Like I said.  Nazis are overdone.  Find something else.  My interest with Nazis in stories ended with the Indiana Jones series.

For many, I think it ended earlier.


----------



## blackfuredfox (Aug 23, 2009)

redcard said:


> Like I said.  Nazis are overdone.  Find something else.  My interest with Nazis in stories ended with the Indiana Jones series.
> 
> For many, I think it ended earlier.



thats a problem, i cant think of a 50's enemy threw a political point of view that wouldnt have his ass arrested for communism or deported for U.S. POWs captured by Nazis then liberated by Soviets and became their POWs, its all in Soliders of Misfortune about that.


----------



## M. LeRenard (Aug 23, 2009)

The Nazi stories that interest me are the ones in which the Nazis are portrayed realistically.  You know, as in, not the vilest of horriblest of terrible non-human demonic stereotypes.  There's a lot of interesting history there that's often glossed over because people just love to hate them so much.  But as we know, history is never black and white.  So I don't think the subject is dead quite yet.  You just have to do some research and critical thinking to make it interesting again.


----------



## blackfuredfox (Aug 23, 2009)

M. Le Renard said:


> The Nazi stories that interest me are the ones in which the Nazis are portrayed realistically.  You know, as in, not the vilest of horriblest of terrible non-human demonic stereotypes.  There's a lot of interesting history there that's often glossed over because people just love to hate them so much.  But as we know, history is never black and white.  So I don't think the subject is dead quite yet.  You just have to do some research and critical thinking to make it interesting again.
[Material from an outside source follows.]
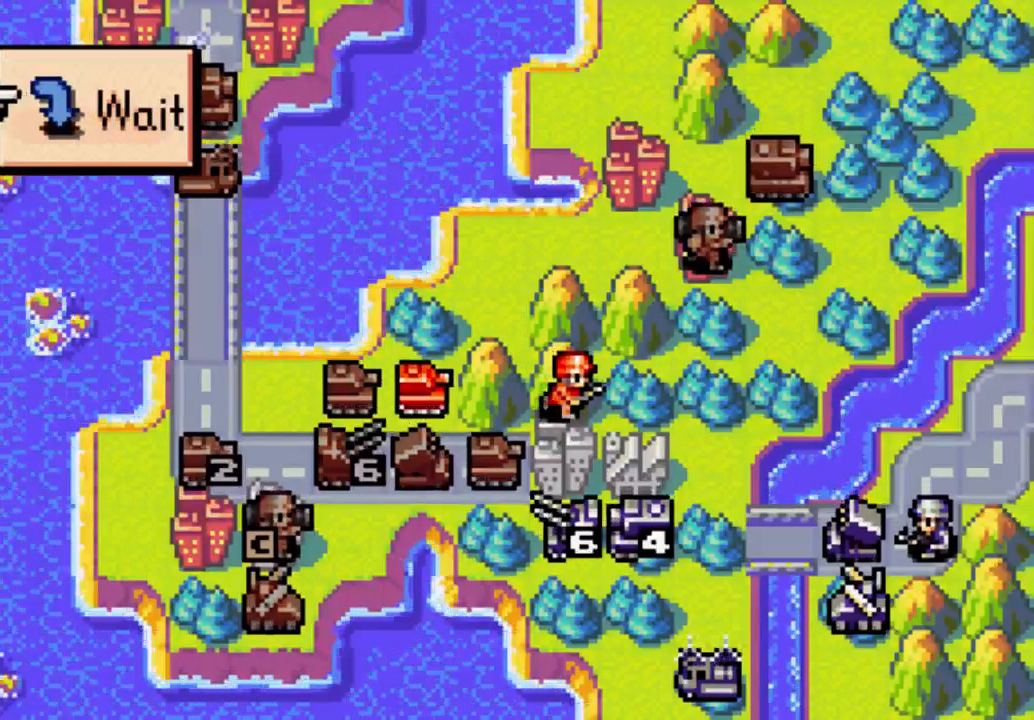
{"buttons": [], "left_stick": "center", "right_stick": "center", "events": [[200, "B", "down"], [333, "B", "up"]]}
yeah, and partially, the research facility, is based on truth. there is a facility in i think Poland that entrances were caved in and no one has yet to go in since the 40's and im not sure if any are alive. the stuff they had developed was amazing also, like the Me-262, the first smart bombs, technically reached space first, my favorite though that there is evidence, as in the prototype, a Horton 229, the first flying wing stealth fighter, MADE OF WOOD. its just amazing. and the ones we have only heard of, like Die Glocke, a idea that would, its hard to describe. but the, well, youll find out soon if i get a few more good responses about the first.


----------